→ **PROBLEMS AND TASKS**
[1] In the foreign key excerpt, what kind of join is used to find tables with no dependencies?
[2] From the foreign key excerpt, repeat word for word the part starting with "That SQL provides" and going on through "them after all!".

→ **QUOTED PASSAGE**
That SQL provides the following result:

tables participating in foreign key relationships

I thought about using the OBJECT_NAME() and SCHEMA_NAME() functions but decided against it because they won’t work across databases which I eventually intend this to do. Update: Thanks to Ben in the comments who pointed out that OBJECT_NAME() and SCHEMA_NAME() can take a database_id argument so I could have used them after all!

All good so far. Now we need to work out which of those tables do not have any dependencies (i.e. do not have any foreign keys pointing to them). We do a LEFT OUTER JOIN between the list of all tables and our previous list of tables with foreign keys which enables to discover which are not in that previous list:

with fk_tables as (
    select    s1.name as from_schema    
    ,        o1.Name as from_table    
    ,        s2.name as to_schema    
    ,        o2.Name as to_table    
    from    sys.foreign_keys fk    
    inner    join sys.objects o1    
    on        fk.parent_object_id = o1.object_id    
    inner    join sys.schemas s1    
    on        o1.schema_id = s1.schema_id    
    inner    join sys.objects o2    
    on        fk.referenced_object_id = o2.object_id    
    inner    join sys.schemas s2    
    on        o2.schema_id = s2.schema_id    
    /*For the purposes of finding dependency hierarchy       
        we're not worried about self-referencing tables*/
    where    not    (    s1.name = s2.name                 
            and        o1.name = o2.name)

→ **INPUT DATA**
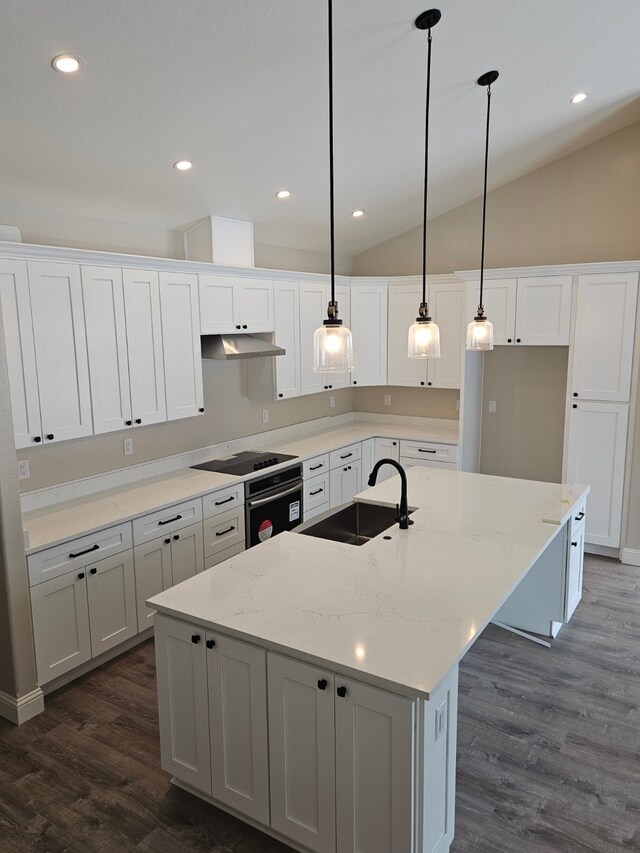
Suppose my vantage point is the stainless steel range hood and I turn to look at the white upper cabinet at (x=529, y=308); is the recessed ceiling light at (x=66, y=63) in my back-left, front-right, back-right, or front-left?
back-right

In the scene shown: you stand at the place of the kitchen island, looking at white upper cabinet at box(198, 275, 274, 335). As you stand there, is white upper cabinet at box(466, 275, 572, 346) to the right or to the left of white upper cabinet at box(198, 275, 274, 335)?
right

→ **ANSWERS BY TASK**
[1] A LEFT OUTER JOIN.

[2]
That SQL provides the following result:

tables participating in foreign key relationships

I thought about using the OBJECT_NAME() and SCHEMA_NAME() functions but decided against it because they won’t work across databases which I eventually intend this to do. Update: Thanks to Ben in the comments who pointed out that OBJECT_NAME() and SCHEMA_NAME() can take a database_id argument so I could have used them after all!